Well, Connie headed off to Thanksgiving Mass this morning since the choir was singing and Neil headed down to see Ozzie and Harriet for the first time this year. Mostly he wanted to get some shots with the new Nikon D7100 body which replaced our previous D700…more megapixels, better auto-focusing algorithms are the big improvements in the body…he needs to get fully familiar with it, how it takes photos compared to the D7000, and the nuances of the controls as it’s slightly different.
Ozzie and Harriet are occupying their nest here for the 8th consecutive year…they started nesting here in 2006. Ozzie has laid two eggs this year…the first on Nov 19 and the second 3 days later on the 22nd. This means that the hatchings will be around Christmas Day; hopefully they’ll have better luck and both eaglets will survive this year. Here’s the link to the live eagle cam if you want to track their progress…Ozzie and Harriet Eagle Cam. There are two main locations for picture taking…the first is to the east of the nest and you can see folks in that area above the nest on the web cam with the cars going by on the street in the background…this location is best for mooring photos. The second picture site is on the opposite side of the nest from the morning one so the nest is not backlit and is at about 7 o’clock from the webcam view.
Neil checked the site just before he drove down and at that time Harriet was brooding on the nest. When he arrived at the site no adults were visible so he got a shot of a Red Headed Woodpecker and the horses in the field below the nest.
After about 30 or 40 minutes…shift change happened. Here’s a short sequence of Ozzie arriving and Harriet flying off to get breakfast.

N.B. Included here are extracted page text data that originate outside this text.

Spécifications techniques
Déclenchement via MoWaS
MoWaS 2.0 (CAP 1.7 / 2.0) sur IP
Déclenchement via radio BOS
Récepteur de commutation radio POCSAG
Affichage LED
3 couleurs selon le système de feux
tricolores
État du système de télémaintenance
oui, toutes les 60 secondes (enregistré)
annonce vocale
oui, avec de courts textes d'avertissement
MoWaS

That excitement lasted or maybe 90 seconds than it was another 30 or 40 minutes before she came back. While she was gone a Peregrine Falcon flew by and landed on the nesting tree about 15 feet from the nest. Surprisingly, Ozzie made no attempt to run it off and didn’t vocally object either…guess he wasn’t worried about it as an eagle outweighs a Peregrine by probably 3 or 4 times and Peregrines take live birds on the wing as their primary prey…I don’t think they eat eggs at all. Neil wasn’t able to get a decent picture of the falcon though.

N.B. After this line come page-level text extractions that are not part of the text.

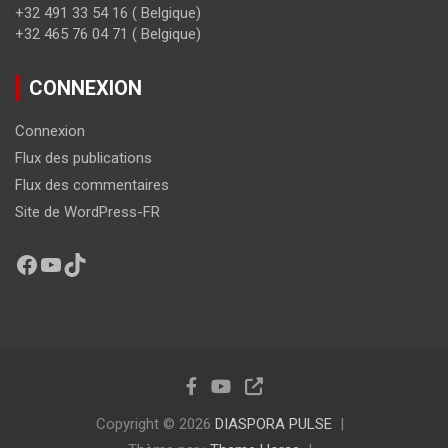
+32 491 33 54 16 ( Belgique)
+32 465 76 04 71 ( Belgique)
CONNEXION
Connexion
Flux des publications
Flux des commentaires
Site de WordPress-FR
Copyright © 2026
DIASPORA PULSE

After another wait there was a second brief flurry of activity as Harriet returned to the nest for brooding duties and Ozzie headed off again. Typically she sits on the nest and broods the eggs a greater percentage of the time than he does. Here’s another sequence of the changeover.

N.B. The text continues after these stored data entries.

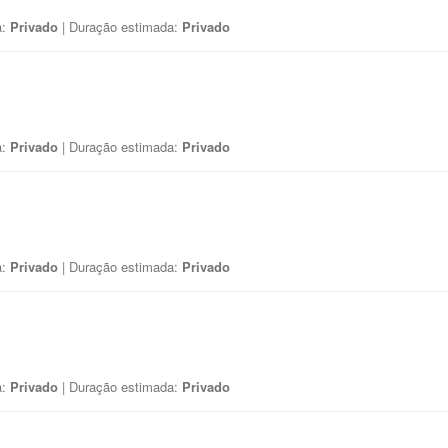
a:
Privado
| Duração estimada:
Privado
a:
Privado
| Duração estimada:
Privado
a:
Privado
| Duração estimada:
Privado
a:
Privado
| Duração estimada:
Privado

Some nice shots there…but the colors aren’t quite as consistent as they should be…Neil needs to figure out what setting needs adjustment to handle that…probably the White Balance or the Picture mode he’s thinking. He decided he wasn’t interested in waiting around another 40 minutes for some more action so headed home and got there just about 3 minutes before Connie.
He got our duck breasts into the brine…salt, orange juice, and some spices and then you let the poultry soak in it for 2 or 3 hours before patting it dry and cooking it. The brining process assists in tenderizing the meat and keeping it juicy.
Off to football and then cooking later.